12. Compliance readiness

#ItemStatus checkEvidence
CO1DPA template covers blob storage on GCS in EUlegalDPA appendix
CO2DPIA performed for pii_id_scan scopelegal sign-offDPIA doc
CO3GDPR DSR runbook existsrunbookrunbook
CO4Audit log retention 7 y enforcedbucket lockscreenshot
CO5Tax invoice retention 10 y enforcedretention policies in DBdump
CO6Data residency stated and enforcedbucket region constraintconfig

13. Documentation readiness

#ItemStatus checkEvidence
DC1All 17 service docs committed and currentservices/file-storage-service/*.mdthis directory
DC2Top-level summary in docs/03-microservices/file-storage-service.mdexists, ≥ 150 linesfile
DC3Runbooks linked from FAILURE_MODES existrunbooks reporeview
DC4API consumer onboarding guide existsdocs/05-api-design.md includes exampledoc
DC5ADRs reference file-storage where applicabledocs/architecture/search

14. Sign-offs

RoleNameDateSign-off
Service tech lead
Database reviewer
Security reviewer
SRE / on-call lead
Product owner
Compliance / DPO
Platform architecture

A promotion (Pilot → GA) requires all rows ticked. Defects discovered post-sign-off must either be fixed or accepted in SERVICE_RISK_REGISTER with a remediation deadline.

15. GA exit criteria (from Pilot)

In addition to the above:

  • Pilot tenant has been live ≥ 4 weeks with no P1 incident attributable to file-storage.
  • SLO error budget for the Pilot period is ≥ 50% unburned.
  • All Pilot postmortem actions are closed or accepted with mitigation.
  • 2 unannounced game-days passed (region failover, ClamAV outage).
  • Cost per file (GCS + compute + AI) within ±20% of forecast.

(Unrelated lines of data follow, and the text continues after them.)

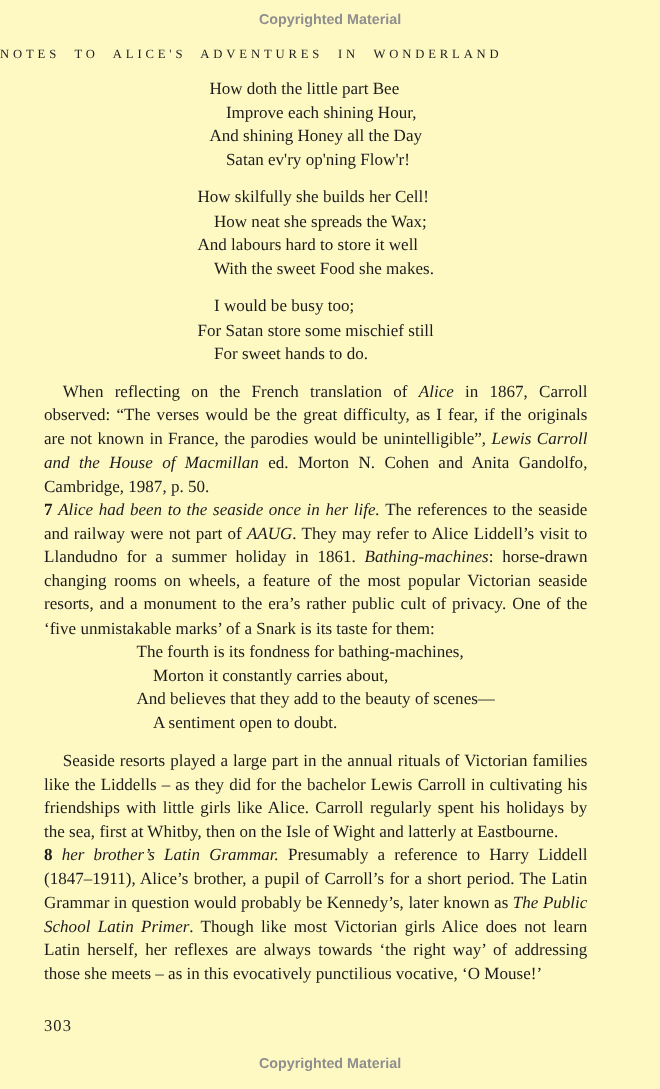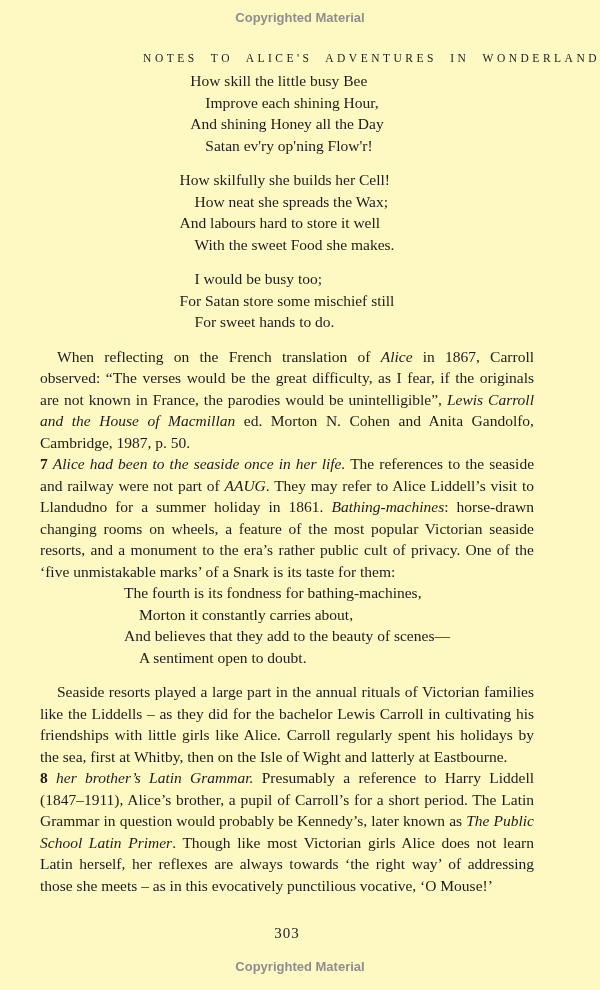--- a/index.html
+++ b/index.html
@@ -15,22 +15,22 @@
     position:absolute;left:0;width:600px;
     text-align:center;
     font-family:"Liberation Sans","DejaVu Sans",sans-serif;
     font-weight:700;
     font-size:13px;
     color:#8e8e8e;
   }
   .copyright.top{top:10px;}
   .copyright.bottom{bottom:16px;}
   .running-header{
-    position:absolute;top:52px;left:0;width:600px;
-    text-align:right;
+    position:absolute;top:44px;left:0;width:600px;
+    text-align:left;
     font-size:11.5px;
     letter-spacing:3.5px;
     word-spacing:7px;
     color:#1c1c1c;
     white-space:nowrap;
   }
   .page-body{
     position:absolute;
     top:70px;left:40px;width:494px;
     font-size:15.5px;
@@ -47,37 +47,37 @@
   }
   .verse-line.indent{padding-left:15px;}
   .para{
     margin:0;
     text-align:justify;
   }
   .para.indent{text-indent:17px;}
   .it{font-style:italic;}
   .bd{font-weight:bold;}
   .page-number{
-    text-align:center;
+    text-align:left;
     margin-top:27px;
     font-size:15px;
     letter-spacing:1px;
   }
 </style>
 </head>
 <body>
 
 <div class="page">
   <div class="copyright top">Copyrighted Material</div>
 
   <div class="running-header">NOTES TO ALICE'S ADVENTURES IN WONDERLAND</div>
 
   <div class="page-body">
 
-    <div class="verse-outer"><div class="verse-block"><div class="verse-line">How skill the little busy Bee</div><div class="verse-line indent">Improve each shining Hour,</div><div class="verse-line">And shining Honey all the Day</div><div class="verse-line indent">Satan ev'ry op'ning Flow'r!</div></div></div>
+    <div class="verse-outer"><div class="verse-block"><div class="verse-line">How doth the little part Bee</div><div class="verse-line indent">Improve each shining Hour,</div><div class="verse-line">And shining Honey all the Day</div><div class="verse-line indent">Satan ev'ry op'ning Flow'r!</div></div></div>
       <div class="verse-outer"><div class="verse-block"><div class="verse-line">How skilfully she builds her Cell!</div><div class="verse-line indent">How neat she spreads the Wax;</div><div class="verse-line">And labours hard to store it well</div><div class="verse-line indent">With the sweet Food she makes.</div></div></div>
       <div class="verse-outer"><div class="verse-block"><div class="verse-line indent">I would be busy too;</div><div class="verse-line">For Satan store some mischief still</div><div class="verse-line indent">For sweet hands to do.</div></div></div>
       <p class="para indent"><span>When reflecting on the French translation of </span><span class="it">Alice</span><span> in 1867, Carroll observed: “The verses would be the great difficulty, as I fear, if the originals are not known in France, the parodies would be unintelligible”, </span><span class="it">Lewis Carroll and the House of Macmillan</span><span> ed. Morton N. Cohen and Anita Gandolfo, Cambridge, 1987, p. 50.</span></p>
       <p class="para note"><span class="bd">7 </span><span class="it">Alice had been to the seaside once in her life.</span><span> The references to the seaside and railway were not part of </span><span class="it">AAUG</span><span>. They may refer to Alice Liddell’s visit to Llandudno for a summer holiday in 1861. </span><span class="it">Bathing-machines</span><span>: horse-drawn changing rooms on wheels, a feature of the most popular Victorian seaside resorts, and a monument to the era’s rather public cult of privacy. One of the ‘five unmistakable marks’ of a Snark is its taste for them:</span></p>
       <div class="verse-outer"><div class="verse-block"><div class="verse-line">The fourth is its fondness for bathing-machines,</div><div class="verse-line indent">Morton it constantly carries about,</div><div class="verse-line">And believes that they add to the beauty of scenes—</div><div class="verse-line indent">A sentiment open to doubt.</div></div></div>
       <p class="para indent"><span>Seaside resorts played a large part in the annual rituals of Victorian families like the Liddells – as they did for the bachelor Lewis Carroll in cultivating his friendships with little girls like Alice. Carroll regularly spent his holidays by the sea, first at Whitby, then on the Isle of Wight and latterly at Eastbourne.</span></p>
       <p class="para note"><span class="bd">8 </span><span class="it">her brother’s Latin Grammar.</span><span> Presumably a reference to Harry Liddell (1847–1911), Alice’s brother, a pupil of Carroll’s for a short period. The Latin Grammar in question would probably be Kennedy’s, later known as </span><span class="it">The Public School Latin Primer</span><span>. Though like most Victorian girls Alice does not learn Latin herself, her reflexes are always towards ‘the right way’ of addressing those she meets – as in this evocatively punctilious vocative, ‘O Mouse!’</span></p>
       <div class="page-number" id="page-number-slot">303</div>
   </div>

16. Recovery posture (always-on after L2)

PropertyTarget
RTO (regional)30 min
RPO≤ 5 min
Backups verifiedweekly restore drill into staging
Last DR drill(filled at sign-off)
Last cross-tenant audit(filled at sign-off)

17. Continuous readiness

After GA, this document is revalidated quarterly by the service tech lead. Any "no" answer downgrades the readiness level until remediated, and an automatic Linear issue is opened tagged service:file-storage,readiness.